• **Description of the task**
Look for the word "knee" in the material below, then report each line where it occurs.

• **Data supplied**
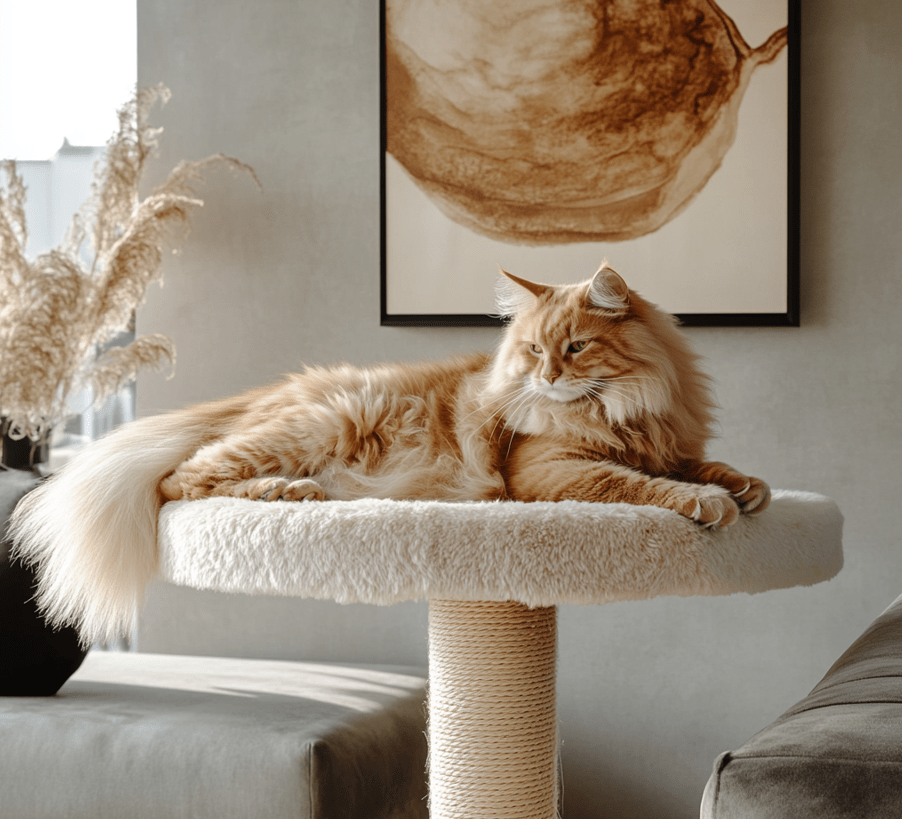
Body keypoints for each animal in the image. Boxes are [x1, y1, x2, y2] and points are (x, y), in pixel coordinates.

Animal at [7, 264, 768, 648]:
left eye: (576, 347)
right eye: (532, 351)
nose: (548, 377)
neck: (627, 408)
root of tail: (272, 391)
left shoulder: (671, 442)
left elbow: (702, 465)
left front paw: (749, 487)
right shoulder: (549, 469)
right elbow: (638, 483)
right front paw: (709, 503)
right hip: (314, 427)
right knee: (182, 479)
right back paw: (286, 493)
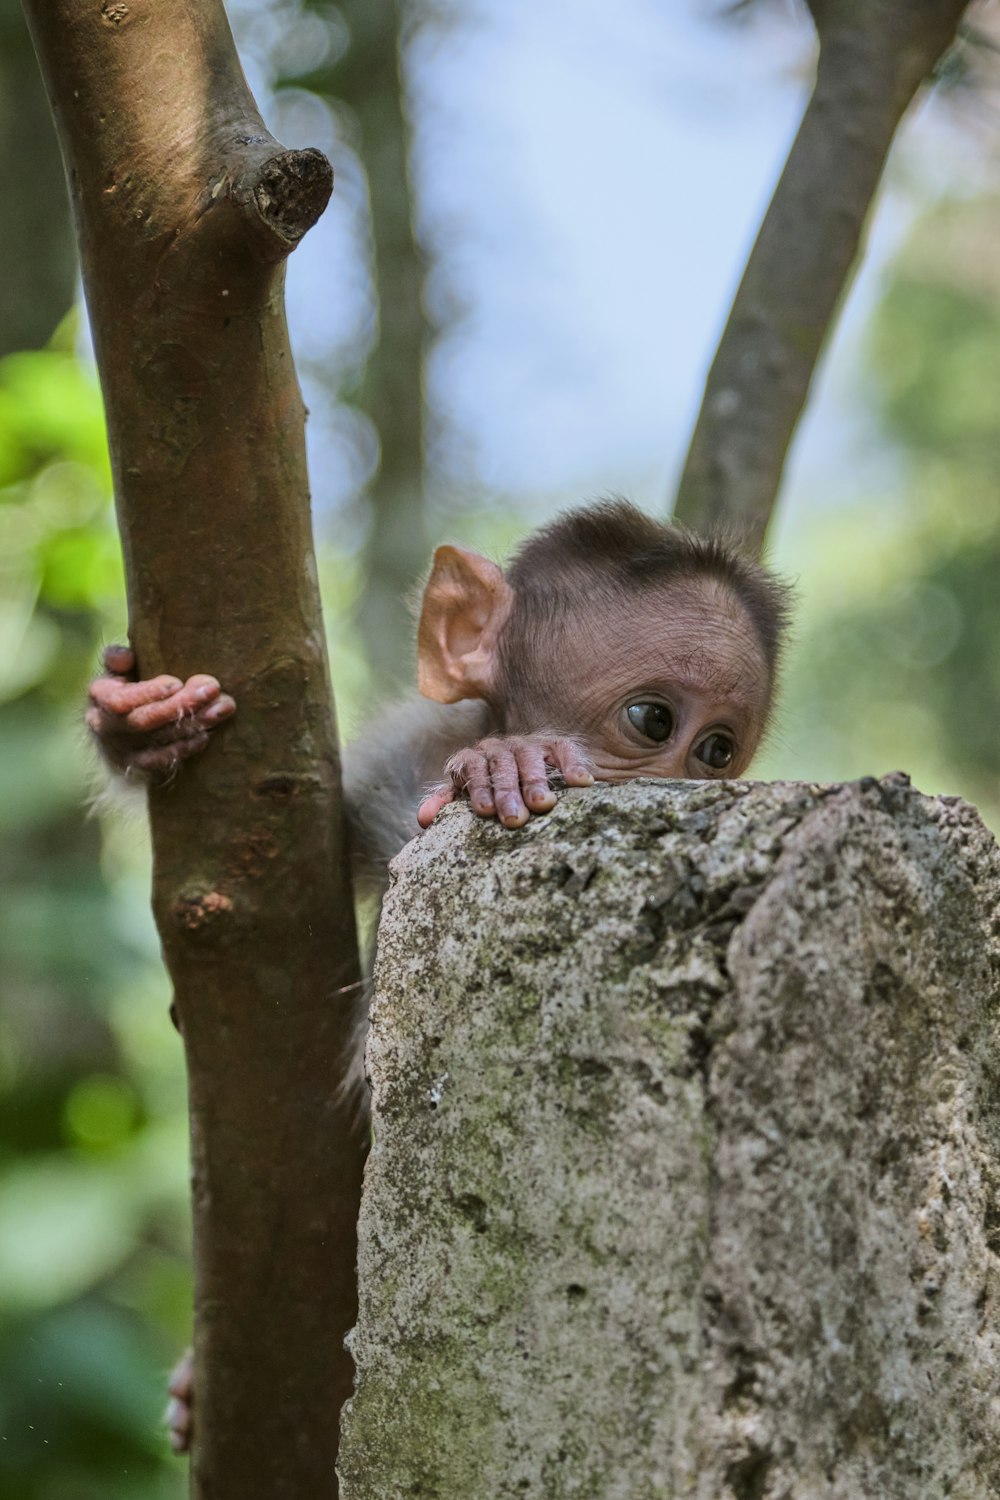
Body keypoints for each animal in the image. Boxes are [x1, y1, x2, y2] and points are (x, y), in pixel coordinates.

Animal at [88, 501, 791, 858]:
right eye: (653, 721)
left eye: (717, 751)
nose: (682, 785)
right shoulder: (412, 739)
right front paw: (136, 724)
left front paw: (502, 760)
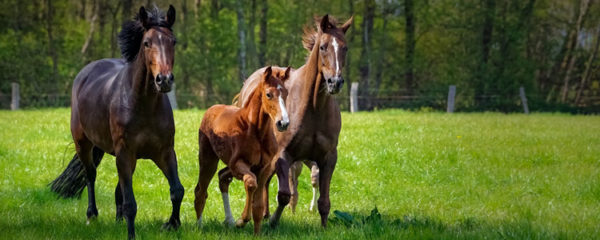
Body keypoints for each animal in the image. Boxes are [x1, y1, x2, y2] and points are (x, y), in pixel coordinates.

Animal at [49, 5, 183, 238]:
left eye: (172, 41)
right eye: (146, 43)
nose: (164, 80)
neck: (143, 105)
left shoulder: (164, 152)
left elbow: (177, 190)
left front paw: (172, 225)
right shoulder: (124, 153)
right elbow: (131, 203)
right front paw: (132, 235)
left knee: (118, 188)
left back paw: (118, 220)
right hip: (84, 144)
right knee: (90, 175)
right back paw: (92, 215)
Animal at [195, 66, 290, 234]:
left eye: (286, 93)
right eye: (268, 94)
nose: (283, 123)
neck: (256, 131)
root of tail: (212, 108)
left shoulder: (264, 168)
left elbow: (258, 205)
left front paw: (257, 233)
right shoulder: (238, 164)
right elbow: (251, 183)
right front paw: (242, 220)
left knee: (222, 178)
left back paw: (228, 220)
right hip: (208, 160)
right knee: (201, 190)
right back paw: (200, 226)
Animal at [230, 15, 352, 227]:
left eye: (345, 48)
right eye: (323, 47)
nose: (335, 82)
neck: (313, 108)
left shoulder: (328, 157)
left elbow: (324, 200)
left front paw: (324, 227)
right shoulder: (283, 155)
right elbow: (284, 195)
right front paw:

• **Answer space**
right knee: (182, 479)
left knee: (118, 188)
right knee: (90, 175)
left knee: (222, 178)
right knee: (201, 190)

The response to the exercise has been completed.